Congress is investigating a Washington, D.C.-based firm which critics charge "manufactures uncertainty" on behalf of chemical companies to help keep their products free from government bans or other restrictions.
"The tactics apparently employed by the Weinberg Group raise serious questions about whether science is for sale at these consulting groups," said Rep. John Dingell, D-Mich., chair of the Energy and Commerce Committee, in a statement Wednesday. His panel is heading up the probe.
Dingell's investigators have asked the Weinberg Group to produce records on work it has done involving a chemical known as Bisphenol A, used to make many plastic bottles including baby bottles and bottles under the Nalgene brand, and other chemicals.
The Food and Drug Administration has long permitted its use, but in recent years concerns about the chemical have grown as studies have indicated low doses of the substance can disrupt hormone systems in laboratory animals and possibly increase the risk of cancer or other serious illness.

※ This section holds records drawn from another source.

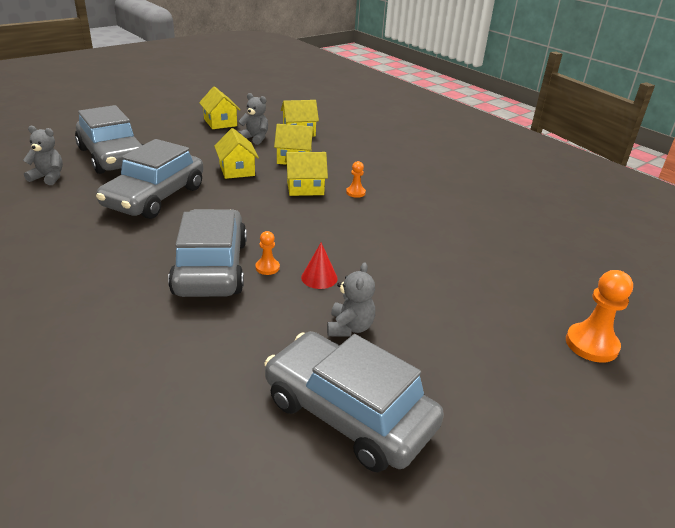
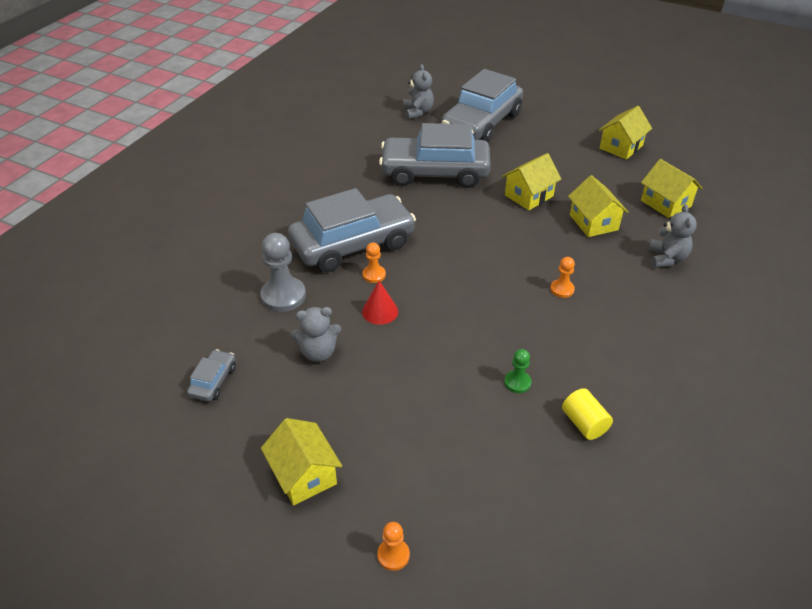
camera: 70 degrees right, 10 degrees up
grey teddy bear [238,93,268,145] -> grey teddy bear moved to [648,204,697,268]
grey car [265,331,444,472] -> grey car [187,349,236,402], size x0.41
yellow house [285,152,328,196] -> yellow house moved to [261,418,342,505]
orange pawn [566,270,633,363] -> orange pawn [377,522,410,571], size x0.54
none -> grey pawn [260,233,306,312]
none -> green pawn [504,349,531,393]
none -> yellow cylinder [562,388,613,440]

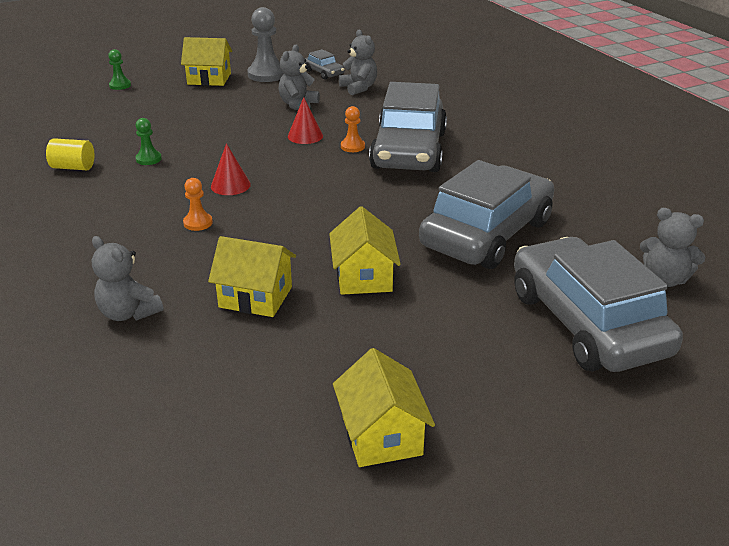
camera: 125 degrees right, 10 degrees down
grey pawn [260,233,306,312] -> grey pawn moved to [247,7,284,82]
orange pawn [377,522,410,571] -> green pawn [108,49,131,90]
yellow house [641,159,702,218] -> none
none -> red cone [211,143,251,195]
none -> grey teddy bear [339,30,377,95]

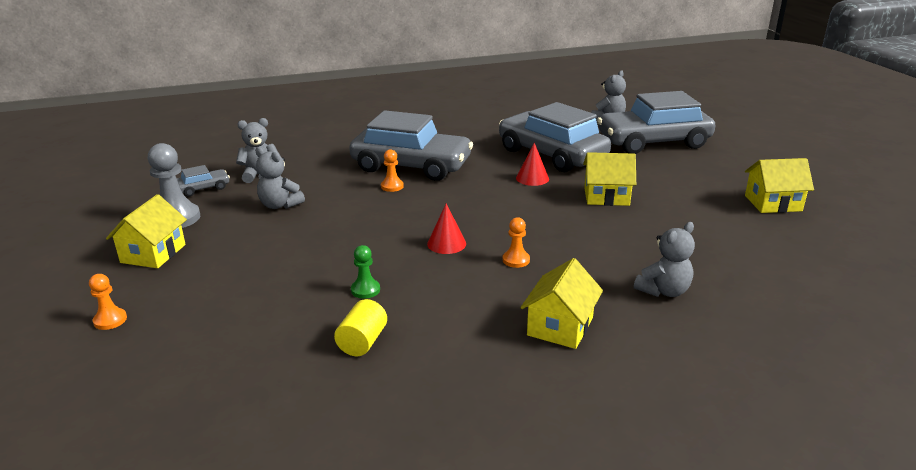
camera: 80 degrees left, 5 degrees down
green pawn [108,49,131,90] -> orange pawn [89,274,127,330]
yellow house [208,236,296,317] -> yellow house moved to [521,258,603,349]
red cone [288,97,323,144] -> red cone moved to [516,143,549,186]

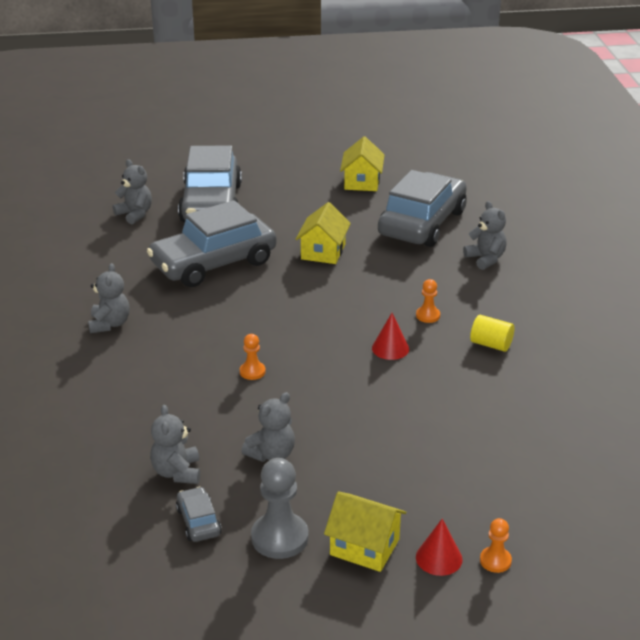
camera: 80 degrees left, 5 degrees up
yellow cylinder [334,299,387,356] -> yellow cylinder moved to [470,315,514,352]
grey car [349,110,473,181] -> grey car moved to [378,170,467,247]
green pawn [351,245,380,299] -> none
red cone [516,143,549,186] -> red cone moved to [416,519,463,576]
yellow house [521,258,603,349] -> none
none -> grey teddy bear [88,263,130,333]

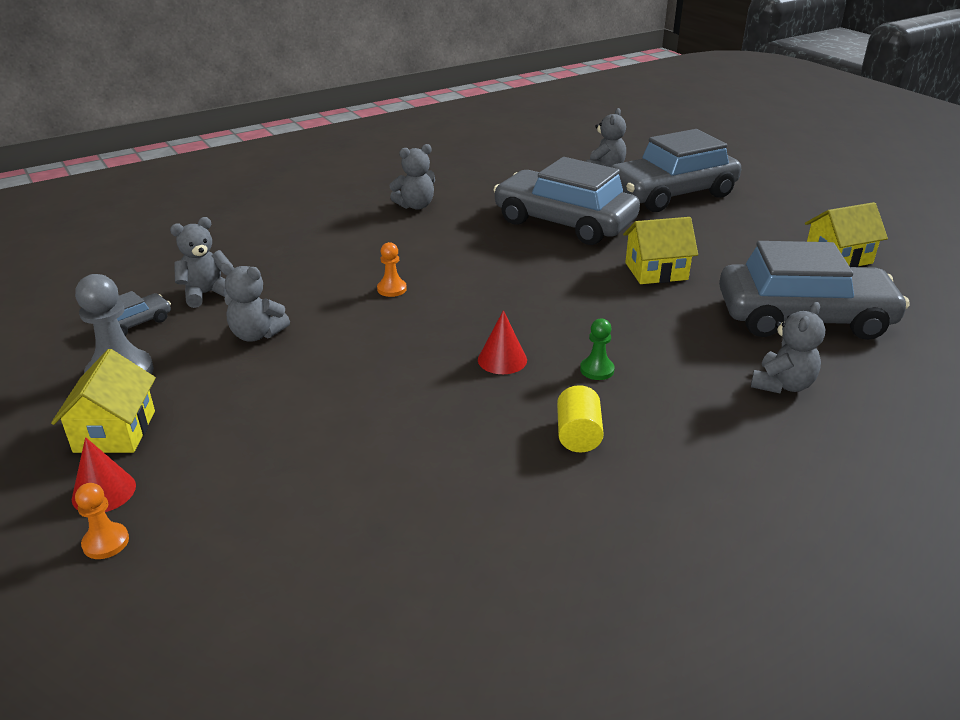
camera: 65 degrees right, 0 degrees up
orange pawn [416,279,440,323] -> green pawn [580,319,615,380]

The American Chemistry Council has defended the chemical, saying scientists' concerns over Bisphenol A were "distinctly at odds" with findings from other studies by both government organizations and scientific bodies. "All of these evaluations support the conclusion that bisphenol-A is not a risk to human health at the extremely low levels to which consumers might be exposed," the group said. On its Web site, Nalgene's manufacturer, Nalge Nunc International, refers to research on Bisphenol A by the FDA, the Environmental Protection Agency, the American Plastics Council and "other reliable sources from around the world" to state "we firmly believe in the safety of our products."

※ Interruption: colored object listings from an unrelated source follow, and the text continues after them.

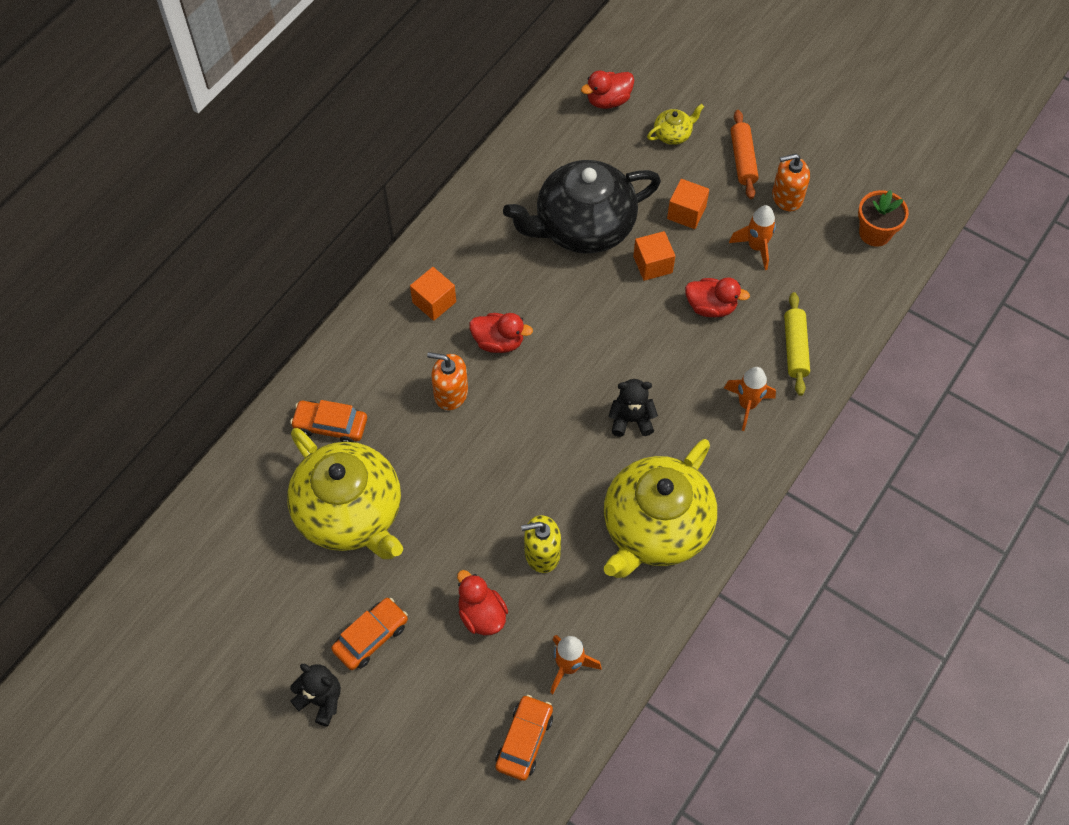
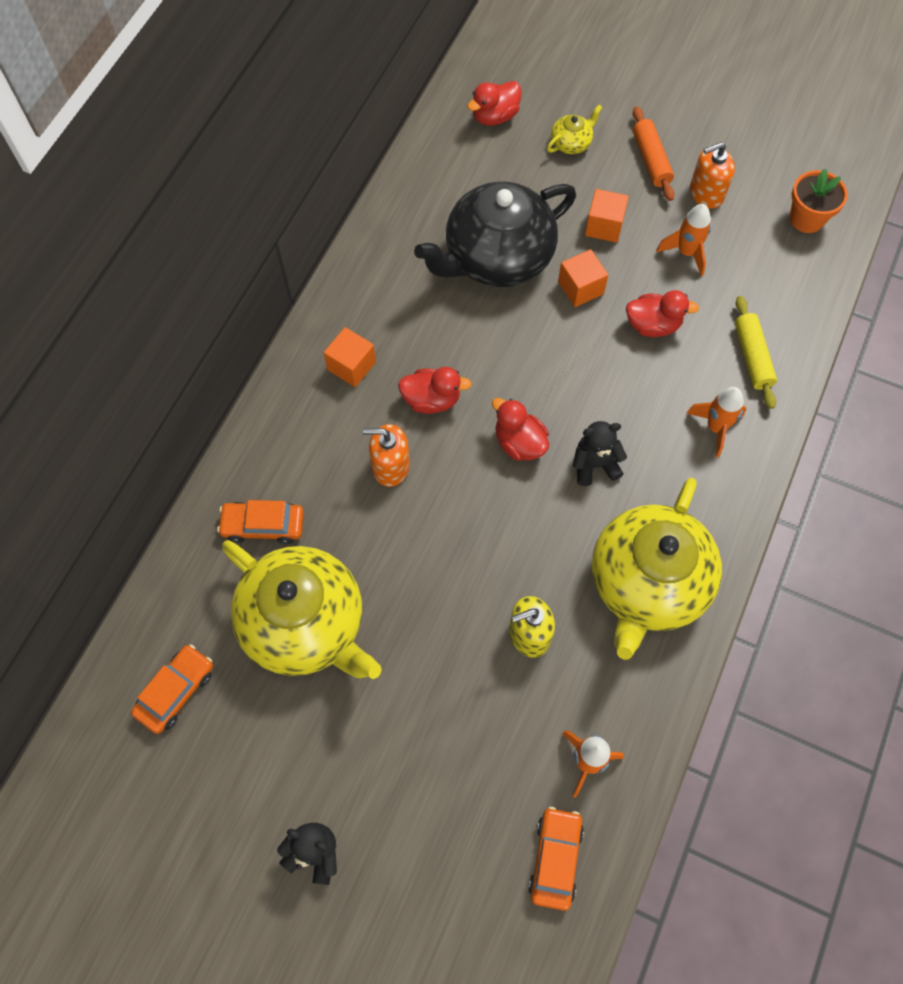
camera: 10 degrees left, 5 degrees up
orange car [331,598,408,670] -> orange car moved to [131,644,213,734]
red duck [457,570,508,635] -> red duck moved to [492,398,549,461]

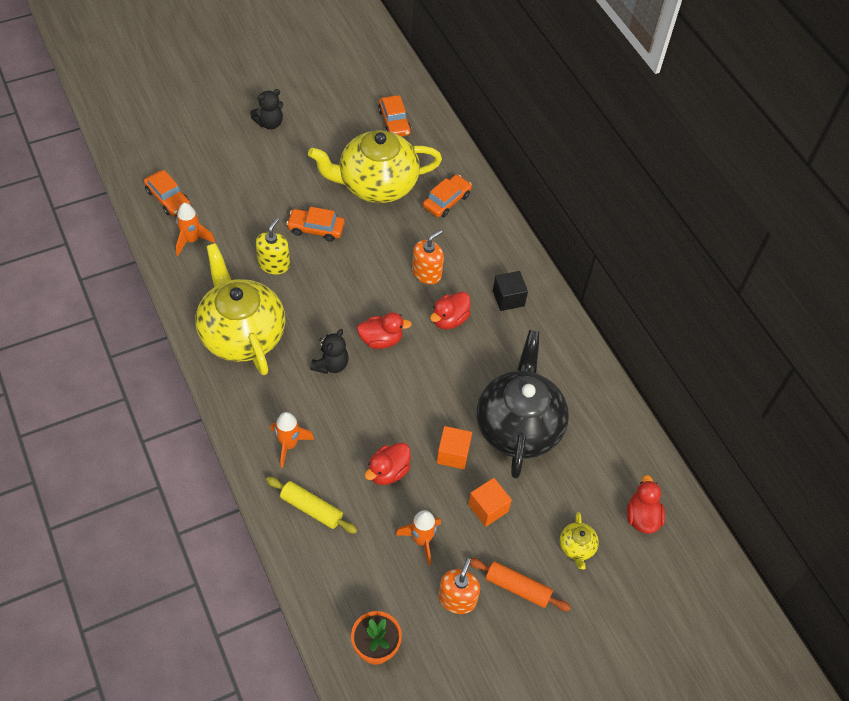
camera: 125 degrees right, 10 degrees down
orange cube [324,327,376,387] -> black cube [493,271,528,311]
none -> orange car [286,207,345,242]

The Weinberg Group may play a role in arranging just the kinds of expert panels and scientific research the chemical industry points to in defense of its products, Dingell suggested.
The chairman pointed to a confidential Weinberg Group document published in 2006, in which the firm suggested to DuPont de Nemours & Company several ways it could help "shape the debate" about one of its chemical products. The firm proposed developing "blue-ribbon panels," "constructing a study to establish" that DuPont's chemical was safe, and arranging the publication of papers "dispelling the alleged nexus" between the company's chemical and its alleged harmful effects on humans.
"We will harness...the scientific and intellectual capital of our company with one goal in mind -- creating the outcome our client desires," the 2003 letter stated. The company reportedly confirmed the authenticity of the letter to the publication which revealed it, Environmental Science & Technology.
A call to the Weinberg firm was directed to the office of its CEO, Matthew Weinberg. His assistant said he was out of the office at the moment and unavailable for comment.